University funds band together in joint crowdfunding for research

Photo: Pixabay

The idea behind the campaign is that universities can achieve more together than individually. Normally, university funds tend to approach their own alumni to ask for donations, but this time they are making a nationwide appeal.

An animated video on their joint website says: “We possess the knowledge and the vision, and with your support we can achieve results more quickly”. The narrator sounds familiar to most Dutchies: it's the voice of physicist Diederik Jekel, a well-known science journalist.

Questions
The website features an overview of research projects being conducted by each university, which can be accessed either by answering a few questions or clicking through a map of the Netherlands. For example, one of the questions is "Does a breast cancer screening always have to be painful?". By clicking on it, you're directed to a page about a research project at the University of Twente.

An explanatory note by Twente professor Chris de Korte states that a million euros could fund two extra PhD candidates for the research in question. Their goal is to improve breast cancer screening, and donations from the public can help speed up the research.

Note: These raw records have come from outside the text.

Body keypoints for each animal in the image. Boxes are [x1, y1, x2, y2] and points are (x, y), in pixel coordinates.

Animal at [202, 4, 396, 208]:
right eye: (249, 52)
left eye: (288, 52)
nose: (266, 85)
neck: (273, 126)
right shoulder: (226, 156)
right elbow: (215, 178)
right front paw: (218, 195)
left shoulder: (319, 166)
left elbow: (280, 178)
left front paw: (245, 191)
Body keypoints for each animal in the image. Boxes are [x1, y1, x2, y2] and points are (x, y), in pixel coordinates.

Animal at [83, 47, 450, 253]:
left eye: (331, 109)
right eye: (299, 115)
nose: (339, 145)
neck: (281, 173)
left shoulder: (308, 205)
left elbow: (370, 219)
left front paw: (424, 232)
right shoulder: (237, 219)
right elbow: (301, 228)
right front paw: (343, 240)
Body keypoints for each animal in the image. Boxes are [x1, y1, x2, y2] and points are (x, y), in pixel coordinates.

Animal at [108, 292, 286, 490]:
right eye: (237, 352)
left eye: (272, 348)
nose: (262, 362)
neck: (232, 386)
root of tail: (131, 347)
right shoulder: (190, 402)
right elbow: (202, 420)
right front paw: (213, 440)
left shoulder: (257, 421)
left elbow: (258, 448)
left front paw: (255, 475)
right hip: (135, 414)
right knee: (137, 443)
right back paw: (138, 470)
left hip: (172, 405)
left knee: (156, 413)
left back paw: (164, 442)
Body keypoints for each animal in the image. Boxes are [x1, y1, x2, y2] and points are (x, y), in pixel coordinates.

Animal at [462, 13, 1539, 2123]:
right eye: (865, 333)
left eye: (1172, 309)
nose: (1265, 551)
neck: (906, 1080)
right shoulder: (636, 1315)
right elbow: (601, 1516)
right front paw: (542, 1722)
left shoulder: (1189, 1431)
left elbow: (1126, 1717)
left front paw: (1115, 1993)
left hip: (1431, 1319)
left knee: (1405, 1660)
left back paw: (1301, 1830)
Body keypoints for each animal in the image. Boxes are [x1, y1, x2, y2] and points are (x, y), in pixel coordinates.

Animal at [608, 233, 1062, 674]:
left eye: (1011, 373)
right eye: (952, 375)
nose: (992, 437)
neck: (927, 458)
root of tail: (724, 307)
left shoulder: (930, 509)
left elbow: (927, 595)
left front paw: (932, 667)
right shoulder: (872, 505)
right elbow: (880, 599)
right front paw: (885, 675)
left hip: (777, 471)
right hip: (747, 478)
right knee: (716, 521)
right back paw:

A number of other medical research projects can be found on the website as well, focusing on topics as varied as cancer, dementia and what constitutes a healthy lifestyle. Other research topics include energy, biodiversity and inequality.

More quickly
The university funds are closely associated with the universities but are nevertheless independent, elucidates Lilian Visscher, Director of the Leiden University Fund, on behalf of the campaign. The funds have their own boards and their own articles of association. “Sometimes we fund research that would otherwise get no money, such as the work of young researchers. But sometimes the research simply gets done more quickly if it gets some support.”

She refers to the crowdfunding campaign that took place in Leiden at the beginning of the coronavirus pandemic, which gave a flying start to research into Covid-19. The money for this project came from all over the country, enabling researchers to get to work right away.

Most university funds only have a limited outreach, Visscher admits. You can never top the nationwide campaigns of charities like the KWF Dutch Cancer Society, Greenpeace, and Amnesty International. The universities hope they can raise their profile with a joint campaign.

Commenting on how much such a campaign costs, Visscher refrains from giving a number, but says it is fortunately not too high, simply because there are fourteen funds acting together. “We are very careful with our expenditures”, guarantees Visscher, "which is normal when it comes to organisations like ours. But if you do nothing, people won’t know anything about you.”

First donations
The first donations are starting to show up. Since December 2020, the breast cancer research group at Twente, which has been using crowdfunding for quite a while, has secured more than 7,000 euros. Another 150 euros came in yesterday, according to the website.